L'amministratore delegato della Fiat, Marchionne, a margine del Consiglio Italia-Usa, visti i risultati economicamente strabilianti della sua gestione della Chrysler, si è lanciato in una serie d’illuminanti affermazioni: "Non abbiamo alcuna intenzione di spostare il quartier generale da Torino a Detroit"; "Quanto è avvenuto negli Usa deve essere letto in Italia in modo positivo. Se è possibile farlo là è giusto e opportuno farlo anche qui in Italia. Deve cambiare però l'atteggiamento". In ultimo ha affermato: "L’operazione non permette solo alla Fiat di rafforzare la propria posizione in Chrysler, ma accelera anche il nostro progetto d’integrazione mirato a creare un costruttore globale, efficiente e competitivo".
E’ evidente che l’ad della Fiat, fabbrica italiana automobili Torino si ritiene soddisfatto e appagato di quanto avviene negli Usa. Non solo la casa torinese ha restituito, onorabilmente e cavallerescamente, il prestito di Obama per salvare la casa automobilistica americana, ma sta anche lavorando per rilevare la quota canadese della stessa casa automobilistica per la modica cifra di 125 milioni. Questo significa in soldoni che la Fiat, dopo aver usufruito dei soldi degli americani a buon mercato, dietro la promessa di salvare il colosso americano e con esso l’occupazione, potrà per il futuro intascare i guadagni dell’attività della casa automobilistica americana privatamente, mantenendo però invariate le condizioni economiche e normative dei lavoratori, fin troppo fortunati ad avere un lavoro.

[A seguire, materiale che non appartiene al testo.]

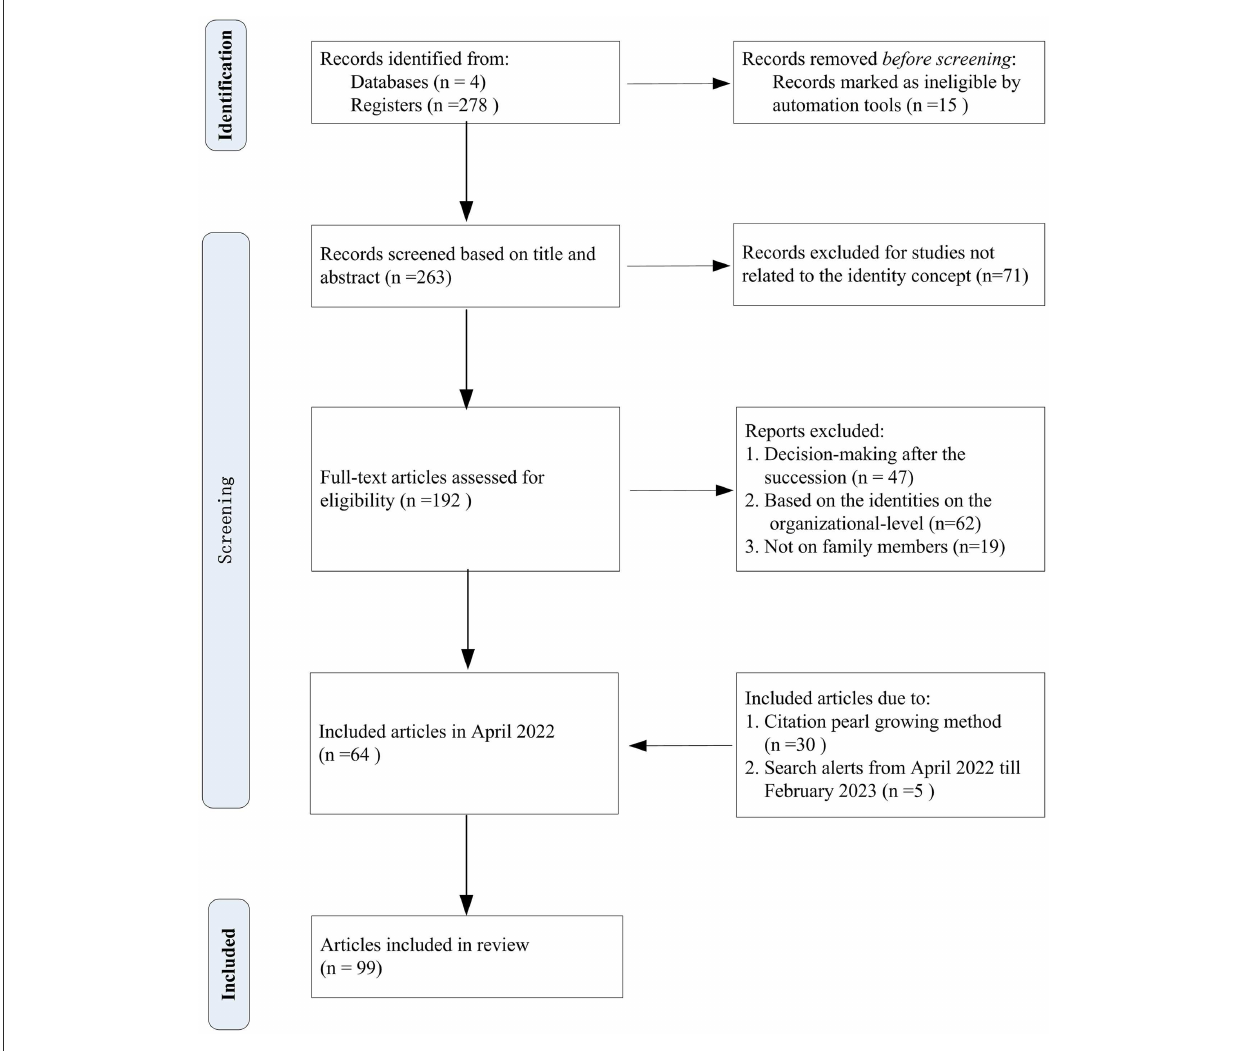
FIGURE2 Summary of article collection and screening, adapted from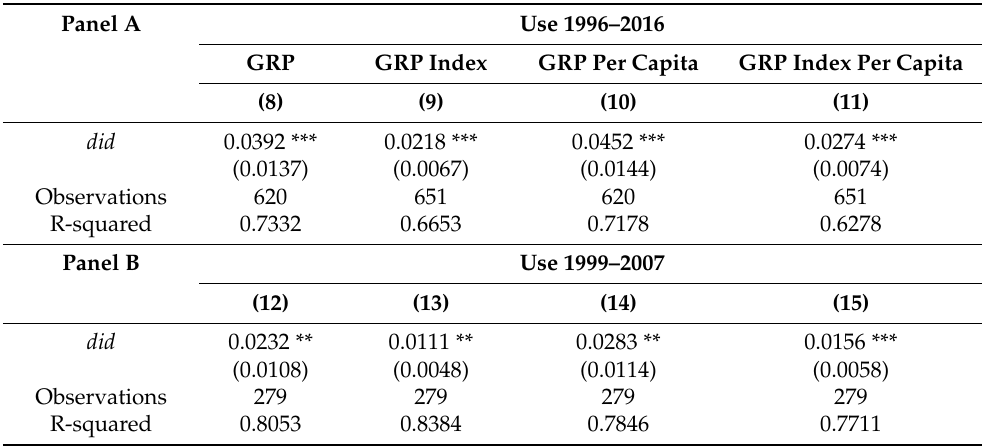
Table 2. Robustness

Perché la stessa cosa non si può fare in Italia? Perché qualcuno deve cambiare atteggiamento dice Marchionne. Chi deve cambiare atteggiamento? Questo il manager non lo dice, ma è evidente: devono cambiare atteggiamento quei sindacati (Fiom in testa) e quei lavoratori che pretendono cose assurde: di essere trattati come persone e non solo come strumenti di profitto, di percepire salari dignitosi (1.000 o 1.200 euro mensili), orari e pause di lavoro umanamente sopportabili, assistenza in caso di malattia oppure diritto di scioperare. Sono queste le pretese assurde, che bloccano lo sviluppo e l’occupazione. E’ questa l’ingratitudine. La Fiom e i suoi seguaci non vengano poi a lamentarsi pretendendo assurdità incompatibili. Il povero (si fa per dire) e incompreso Marchionne non si capacita che tutto ciò non sia capito: anzi, mentre in America è ringraziato, in Italia, il meschino, viene insultato. Del resto cosa sono i miseri compensi milionari, e stock option multimilionarie, che l'ad percepisce e che ben si guarda dal socializzare con i lavoratori.

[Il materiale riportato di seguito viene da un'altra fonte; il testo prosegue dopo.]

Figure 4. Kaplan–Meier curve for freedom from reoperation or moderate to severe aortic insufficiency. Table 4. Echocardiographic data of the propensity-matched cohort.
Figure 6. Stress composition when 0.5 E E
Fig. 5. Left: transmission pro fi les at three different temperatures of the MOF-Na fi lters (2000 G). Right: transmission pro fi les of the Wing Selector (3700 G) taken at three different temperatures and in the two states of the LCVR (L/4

A confortare Marchionne ci pensa il ministro del Lavoro e delle Politiche Sociali, Maurizio Sacconi, il quale ha dichiarato testualmente che all'amministratore delegato del gruppo Fiat “si oppongono, in una non originale sintonia, il sindacato conservatore, settori ideologizzati della magistratura e ambienti delle borghesie bancarie. Un’alleanza minoritaria che più volte ha rallentato il progresso”.
Secondo “l’innovatore e progressista nonché socialista”(?) e mistificatore interessato, ministro del lavoro, sarebbe la Fiom, sindacato conservatore (colpevole di aver la superata, improduttiva e non competitiva abitudine di difendere i lavoratori e i deboli) e settori ideologizzati (forse vetero-comunisti o marxisti-leninisti) o addirittura le banche (?) a rallentare il progresso (di chi?).
I lavoratori sono perciò avvertiti: le loro sofferenze sono causate da loro stessi se si oppongono e non dall’ingordigia e dalla prepotenza dei poveri industriali, amministratori delegati e ministri (non senza portafoglio), che invece sono per il progresso e lo sviluppo. Il loro.